The resulting string of view.state.doc.sliceString(from, to) includes the header marks #. So I need to filter that string. Any way to fetch only the header content in the first place?

marijn · February 3, 2022, 4:58pm

Yes.

Not easily, but this should be cheap enough unless you have a huge amount of headings. You could try to make it incremental and only re-query the headers that changed (by observing transactions), but that is probably overkill.

The syntax tree will have mark nodes for the markup syntax, which you could find and remove, but there’s not special node for just the text.

Roberto · February 3, 2022, 5:07pm

Thanks for your quick reply!

As I read from the docs language.syntaxTree() may return an incomplete tree? Even if I waited for language.syntaxTreeAvailable(), this wouldn’t guarantee a complete tree, right? I’m interested in all headlines of the document. Inside or outside the viewport.

So I guess I would have to call language.ensureSyntaxTree() with upto == state.doc.length. But that would trigger a new parsing run, would it? Or am I misinterpreting the docs here?
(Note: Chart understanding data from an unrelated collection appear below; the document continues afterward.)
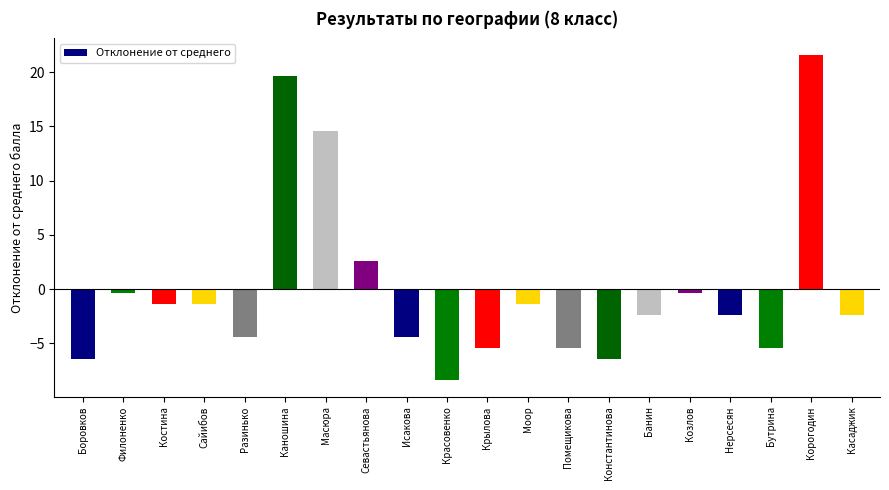

The value at Красовенко is -2.0. True or false?

False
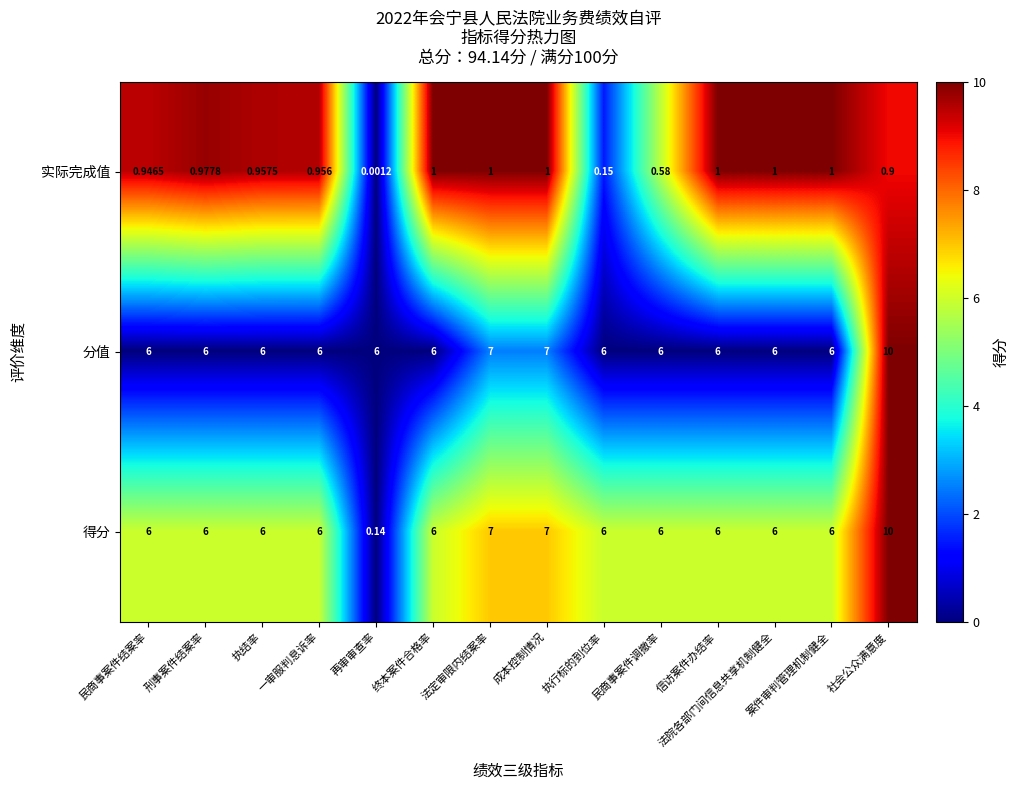

Which label corresponds to the largest value in the chart?

社会公众满意度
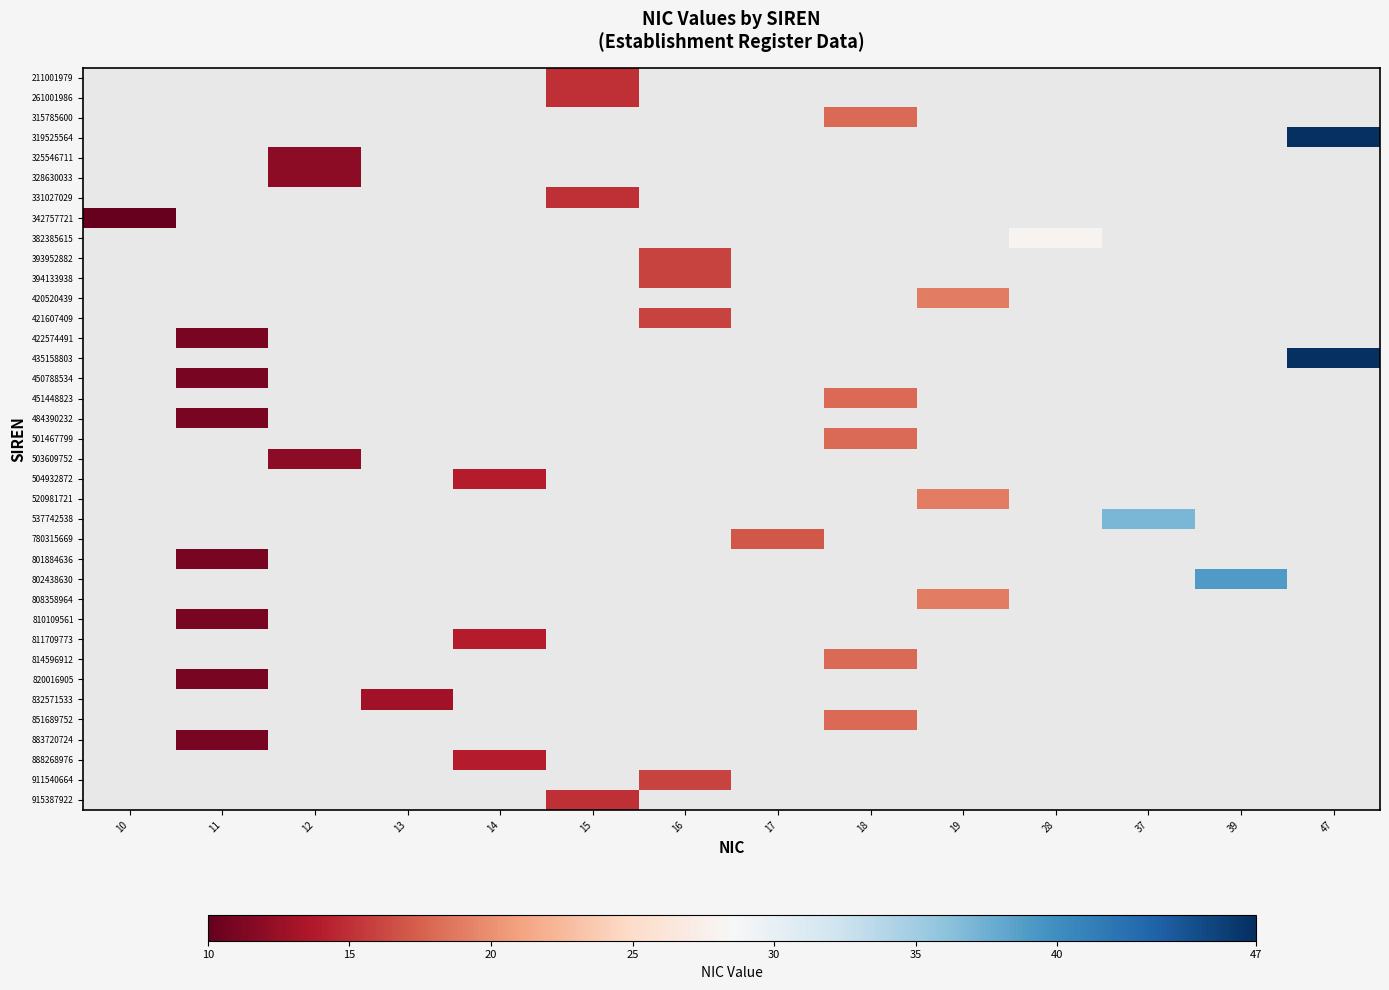

How many series are shown in this chart?

37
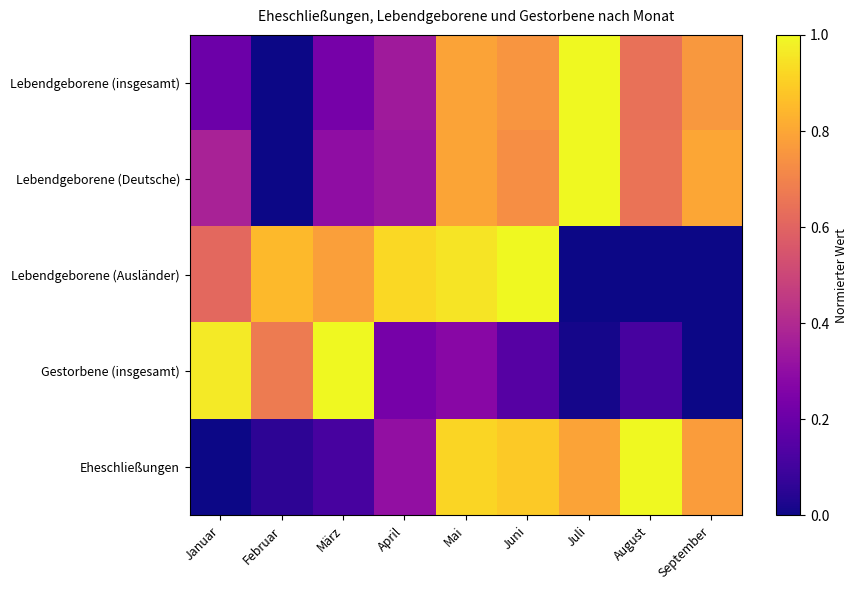

Between Juni and August, which series saw the biggest shift?

Lebendgeborene (Ausländer)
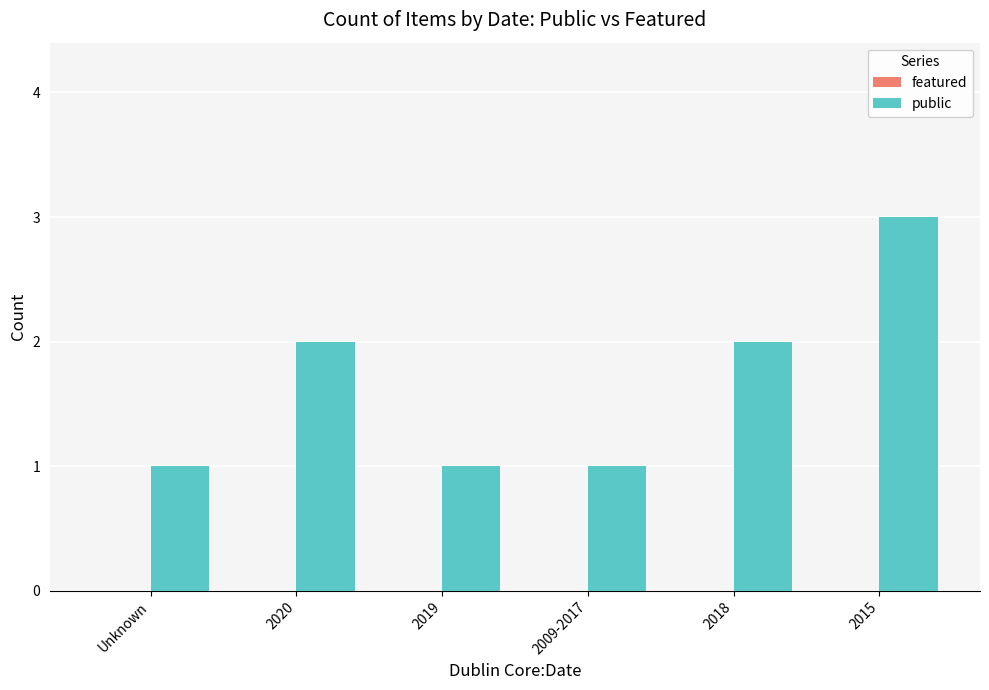

What is the greatest value displayed?

3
marijn · February 3, 2022, 5:50pm

ensureSyntaxTree will use the existing tree insofar as it is available.

Roberto · February 3, 2022, 6:11pm

Awesome! Thanks. Will switch to that then.

Roberto · February 7, 2022, 3:41pm

I modified my solution to use ensureSyntaxTree instead:

let tree = ensureSyntaxTree(editorState, editorState.doc.length, 5000)

However, this turned out way slower in documents with lots of headlines than my previous version. It takes like ten times as long. 400 ms vs. 40 ms.

So I’m going back to reparsing the document string for the time being.

marijn · February 7, 2022, 4:31pm

That’s interesting. Can you distill that down to a snippet I can test? Because it suggests something is going wrong.